I don't really want to but here I am posting yet another blog entry on the Trump immigration executive order kerfuffle (for two prior posts see Trump-styeria and Immigration as well as A Nation Without Meaningful Borders Is No Longer A Nation)
Compassion is a word being thrown around a lot over the last few days. It seems that based on my social media circles it is done so rather carelessly. The prevailing narrative is that Trump's temporary immigration pause from a select group of countries is anti-compassionate and that therefore anyone who doesn't vehemently disagree with Trump is somehow also not sufficiently compassionate and probably not even a real Christian.
I wonder if people have really given thought to what compassion means?

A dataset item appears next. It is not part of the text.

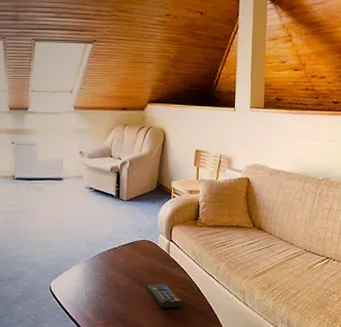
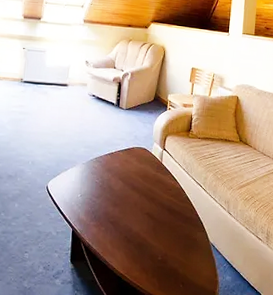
remote control: present [148,283,182,308] -> none [139,189,171,214]

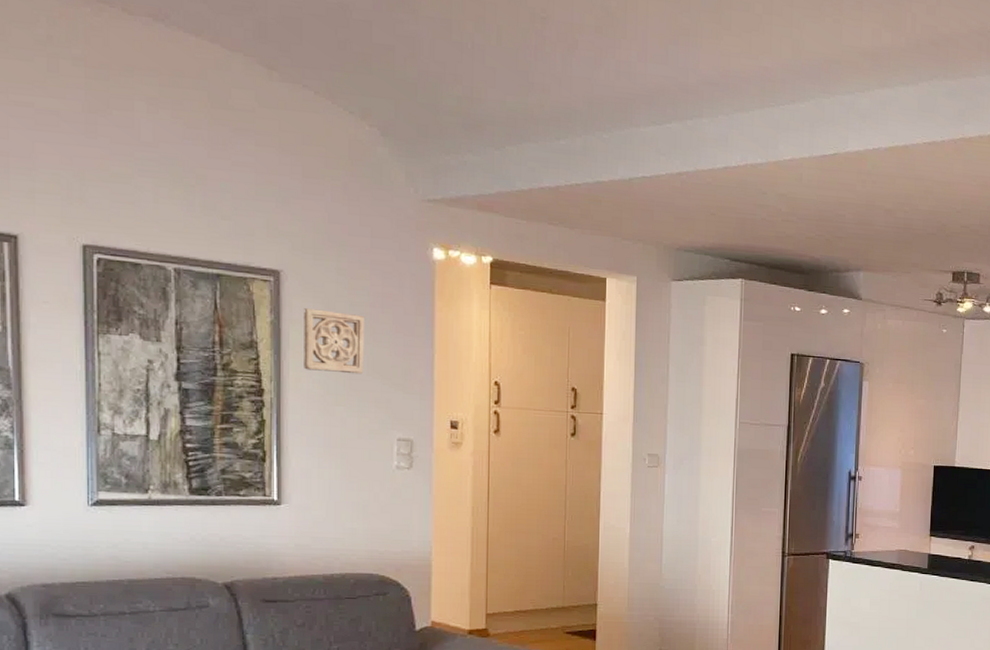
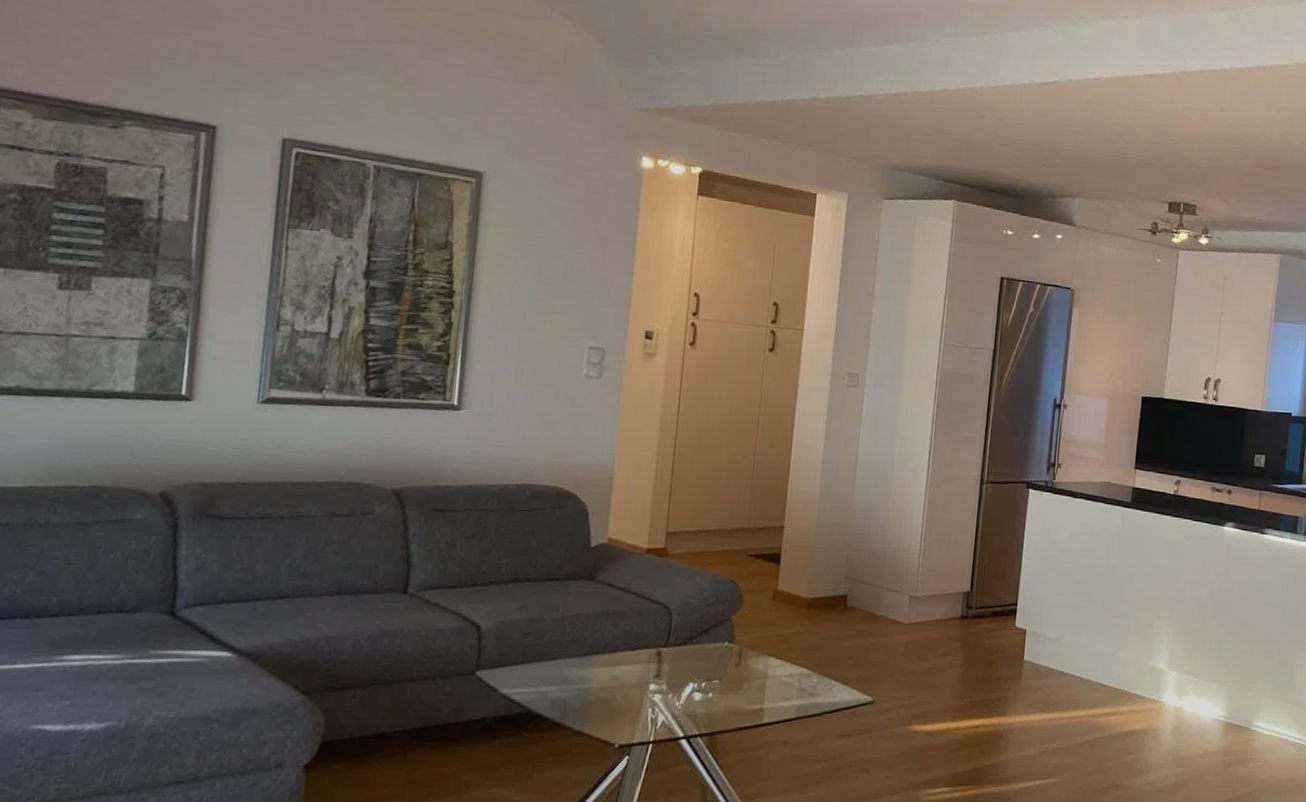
wall ornament: present [304,308,364,375] -> none [498,211,565,280]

This is the situation in Sweden, a much smaller country than the U.S. but perhaps a canary in the refugee coal mine, from the Express: Sweden sacks HUNDREDS of border guards with NO IDEA of affect on migrant crisis
However those who traveled to the country were frustrated
due to a lack of work.
The Government then introduced a scheme to offer individual
asylum seekers £3,500 or £8,500 to families if they withdrew their applications
and left.
That policy is said to be partially responsible for a record
4,542 asylum seekers invalidating their applications in the first eight months
of 2016.
However another key reason is said to be a lack of work for
migrants and long processing times as the Government puts the bill of
accommodate asylum seekers to £4.8 billion in 2016.
....
Of the almost 163,000 people who arrived in the country
fleeing their homes, less than 500 found a job.

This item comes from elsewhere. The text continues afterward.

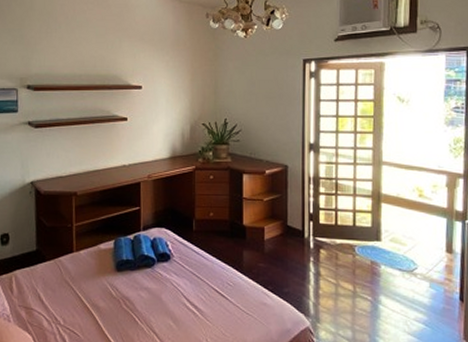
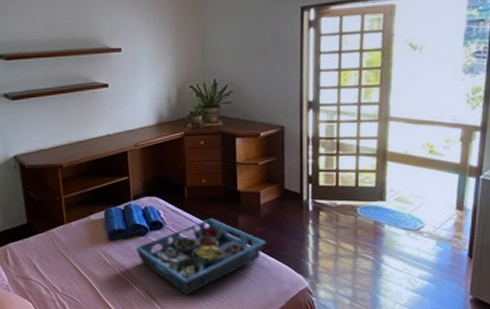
serving tray: none [142,252,270,332] -> present [136,219,267,296]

If you are doing the math at home, that means that a whopping 0.003% of asylum seekers has found work. I guess Starbucks can't hire 'em all. This is not an anomaly, the same is reported in Germany and elsewhere: mass unemployment which leads to a huge strain on the social safety net and wide-spread resentment on the part of both the refugees and the citizens of the host country, which is a picture perfect recipe for violent extremism of the kind we have seen repeatedly of late in Europe.

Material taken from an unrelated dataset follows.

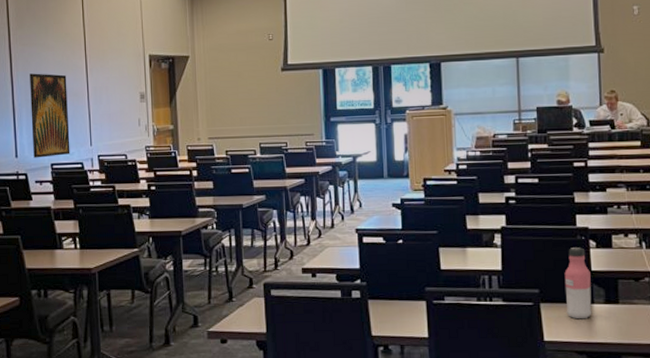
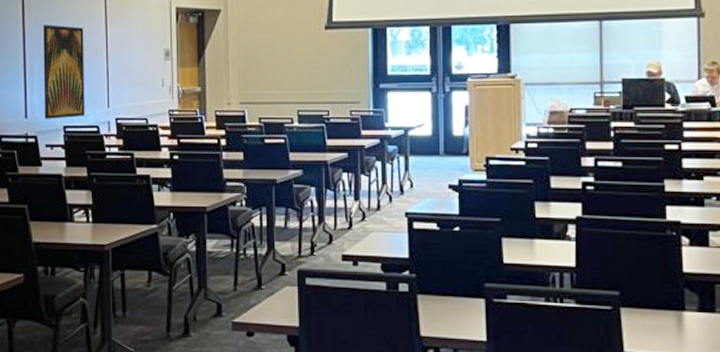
water bottle: present [564,247,592,319] -> none [650,244,683,329]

Almost complete unemployment.
Bribes to get out.
Massive crime and general alienation.
Is that compassion? Bringing people into a country that they are ill-suited for and that is ill-suited to receive them, where they cause resentment and strain limited resources? Would it not be more compassionate to help them to resettle in culturally similar nations and to stop engaging in a foreign policy that helps to create the refugee crisis in the first place, which is the situation we are in after 8 years of Bush and 8 years of doubling down with Obama?
Compassion is more than throwing money or ill-thought out "solutions" to a problem. There is a time for immediate relief but the truly compassionate mind looks to eliminate problems, not simply throw a band-aid on them.